*** Supplied information ***

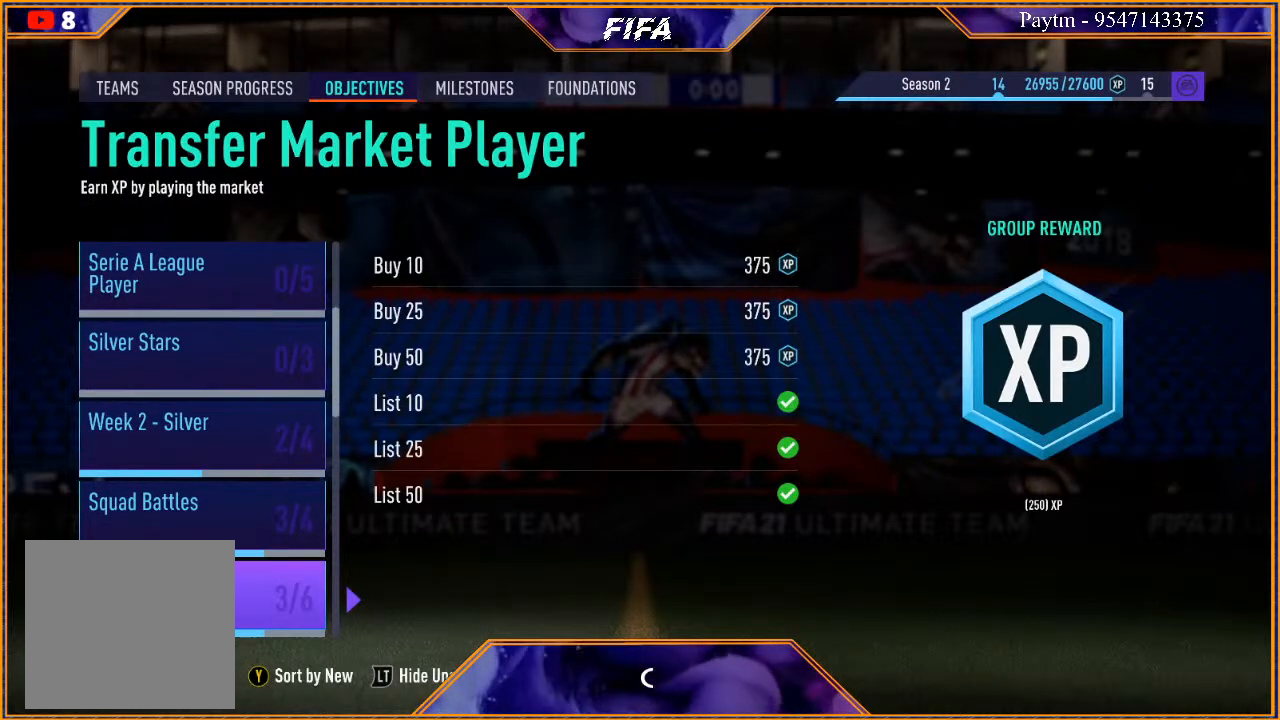
{"buttons": [], "left_stick": "center", "right_stick": "center", "events": [[100, "left_stick", "down-left"], [267, "left_stick", "center"]]}
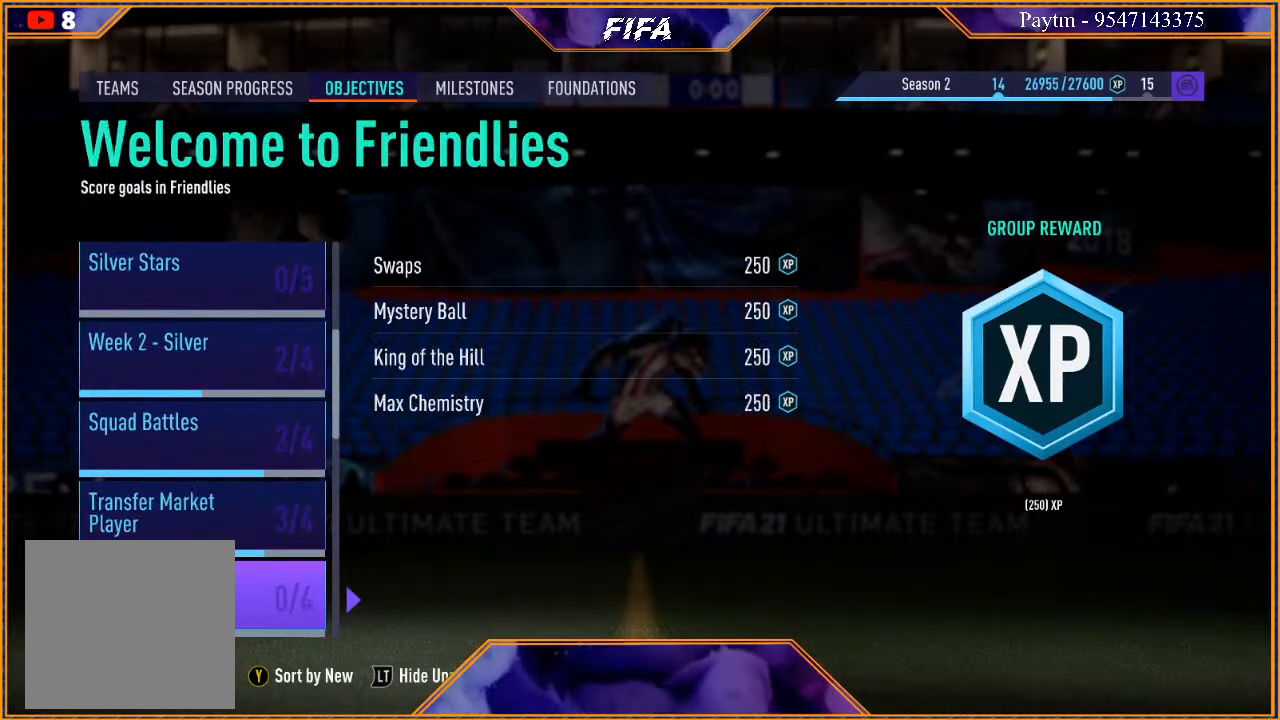
{"buttons": [], "left_stick": "center", "right_stick": "center", "events": [[267, "left_stick", "up"], [367, "left_stick", "center"]]}
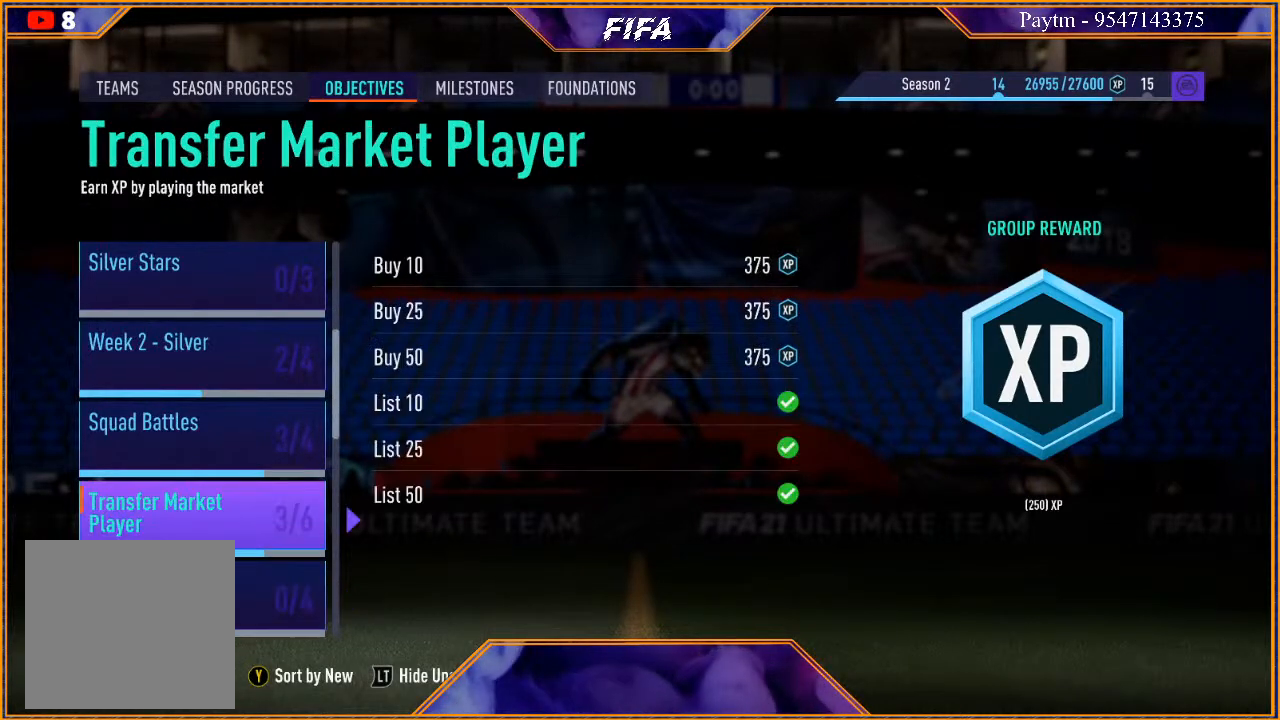
{"buttons": [], "left_stick": "center", "right_stick": "center", "events": []}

***

Please retype the data exactly, but do not carry over any picture.

{"buttons": [], "left_stick": "center", "right_stick": "center", "events": [[100, "left_stick", "down-left"], [267, "left_stick", "center"]]}
{"buttons": [], "left_stick": "center", "right_stick": "center", "events": [[267, "left_stick", "up"], [367, "left_stick", "center"]]}
{"buttons": [], "left_stick": "center", "right_stick": "center", "events": []}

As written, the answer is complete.